Yannick Murphy: Signed, Mata Hari

Yannick Murphy: Signed, Mata Hari

Mata Hari isn't the original femme fatale, but she's certainly one of the most famous. An exotic dancer accused of passing military information to the Germans during World War I, and subsequently executed, her story needed little embellishment to pass onto the silver screen, where portrayals by Greta Garbo and Jeanne Moreau asserted her guilt and her glamour. Both elements are present in Yannick Murphy's fourth book, Signed, Mata Hari, but the novel complicates the image of the woman, in part by betraying its own narrative leanings.

While Mata waits in a dank French prison for her final appeal, she follows her life along two different threads: In one, Mata, born Margaretha, is a lonely, rebellious Dutch girl who escapes her father by becoming a mail-order bride to a naval officer named MacLeod. When MacLeod is posted to Java, his young bride evokes his ire by wearing sarongs, speaking Malay, taking her new name, and neglecting their children in favor of exploring the countryside. At the same time, Mata takes ironic stock of the accusations against her, and of her career as a famous dancer touring Europe, with a lover in every city. Through dreamlike interludes often interrupted by the lawyer prosecuting her case, she relives her supposed treachery, which began when her Javanese-inspired act brought her into contact with ranking officials on both sides of World War I, through ironic asides that begin, "If you want to be a spy…"

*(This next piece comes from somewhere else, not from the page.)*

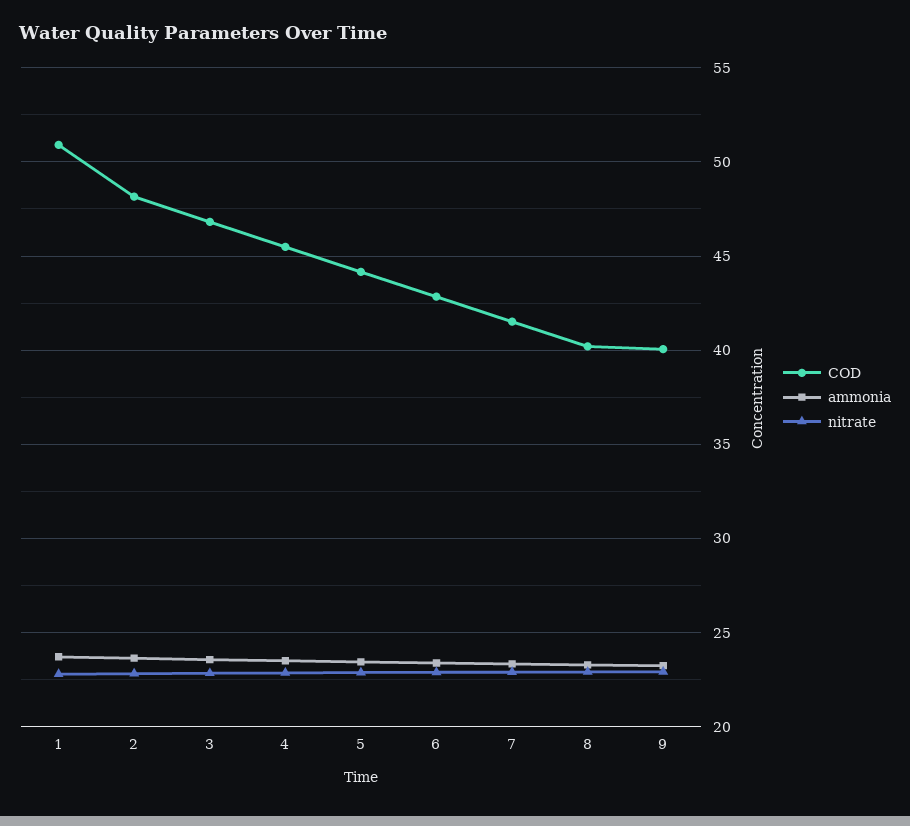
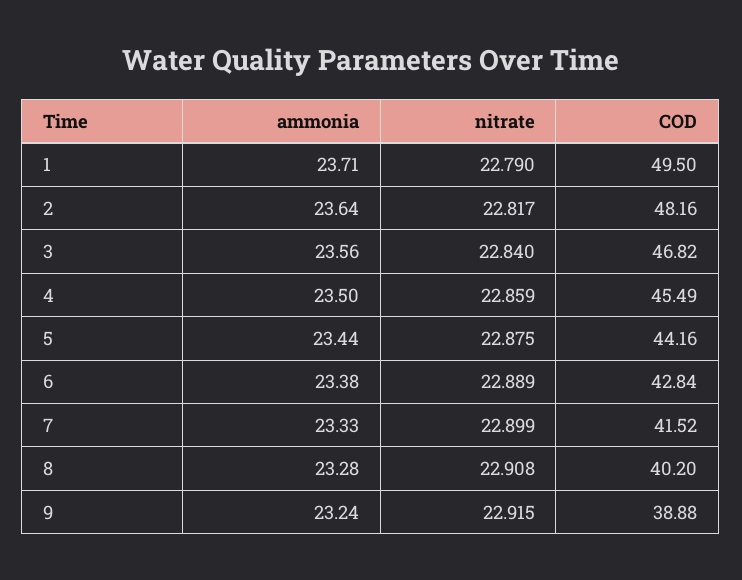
COD, 1: 51 -> 49.5
COD, 9: 40 -> 38.88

Murphy shows an uncanny technical mastery in her manipulation of these stories as she switches among first-, second-, and third-person perspectives to reconstruct a woman who's just as conflicting a figure today as she was during the war. The picture she composes, unsurprisingly, contradicts itself at several points, but not from any sense of essential vagueness; like Walt Whitman, Mata Hari contains multitudes. Not all of them are equally attractive, of course, and young Margaretha's absorption into Java particularly feels like well-trod ground, but Murphy never entirely unseats the mystery that attracted people to the Mata Hari myth in the first place. Instead, Signed, Mata Hari acts as a gloss on her popular image, paired with a personal and often tragic interior history.